Responda com base no trecho citado:
(a) Quanto dinheiro do "fundão" foi destinado ao PSL?
(b) O que provavelmente vai acontecer com esse dinheiro?
(c) Em que rito foi votado o projeto do "fundão"?

→ TRECHO CITADO:
------------------------------------------------------------------------

Por Carla Castro
O presidenciável Jair Bolsonaro – líder nas pesquisas com vistas ao pleito de outubro próximo (2018) – demonstrou coerência com sua postura parlamentar e renunciou usar o dinheiro do “fundão” em sua campanha. Cerca de 10 milhões de reais, que foram destinados ao PSL permanecerão intocáveis e, provavelmente, serão devolvidos aos cofres públicos (União) após decisão da legenda.
Atitude desta envergadura fortalece ainda mais a preferência da população pelo presidenciável Jair Bolsonaro, que não teve a devida e merecida “visibilidade” midiática, no momento em que se manifestou em plenário contra o que considerou uma aberração: o povo pagar para votar (?). No projeto votado no rito de urgência urgentíssima, Bolsonaro decidiu a votar contra o “fundão” – Financiamento Público de Campanha – por julgar um ato casuísta, imoral e uma afronta à pobreza e miséria que permeia a sociedade brasileira.

------------------------------------------------------------------------

→ DADOS SELECIONADOS:
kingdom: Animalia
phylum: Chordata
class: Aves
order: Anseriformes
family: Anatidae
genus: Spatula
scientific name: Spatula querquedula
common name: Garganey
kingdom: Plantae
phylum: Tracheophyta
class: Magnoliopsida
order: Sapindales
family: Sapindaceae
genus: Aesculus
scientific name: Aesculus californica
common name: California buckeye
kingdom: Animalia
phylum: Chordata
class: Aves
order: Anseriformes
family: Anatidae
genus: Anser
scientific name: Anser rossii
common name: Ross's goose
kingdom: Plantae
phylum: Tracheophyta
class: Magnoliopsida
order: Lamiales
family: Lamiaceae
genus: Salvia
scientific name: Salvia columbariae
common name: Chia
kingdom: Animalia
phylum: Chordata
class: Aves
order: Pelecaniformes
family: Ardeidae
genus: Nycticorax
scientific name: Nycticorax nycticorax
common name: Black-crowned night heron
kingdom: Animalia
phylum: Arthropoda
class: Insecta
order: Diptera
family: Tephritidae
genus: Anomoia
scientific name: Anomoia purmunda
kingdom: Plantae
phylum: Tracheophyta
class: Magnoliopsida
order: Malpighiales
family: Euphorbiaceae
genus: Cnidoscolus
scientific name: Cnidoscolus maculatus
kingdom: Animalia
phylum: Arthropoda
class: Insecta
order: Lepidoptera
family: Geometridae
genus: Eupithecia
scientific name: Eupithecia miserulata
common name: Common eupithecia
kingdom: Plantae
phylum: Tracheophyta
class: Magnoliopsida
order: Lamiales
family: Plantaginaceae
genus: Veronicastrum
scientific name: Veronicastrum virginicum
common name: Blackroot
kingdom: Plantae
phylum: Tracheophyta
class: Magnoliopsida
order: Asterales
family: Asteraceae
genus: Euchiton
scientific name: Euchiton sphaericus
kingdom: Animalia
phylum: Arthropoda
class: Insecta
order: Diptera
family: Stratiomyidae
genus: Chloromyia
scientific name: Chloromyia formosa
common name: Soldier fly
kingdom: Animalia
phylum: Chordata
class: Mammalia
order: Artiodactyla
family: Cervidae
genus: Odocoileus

------------------------------------------------------------------------

→ RESPOSTA:
(a) Cerca de 10 milhões de reais.
(b) Provavelmente será devolvido aos cofres públicos (União) após decisão da legenda.
(c) No rito de urgência urgentíssima.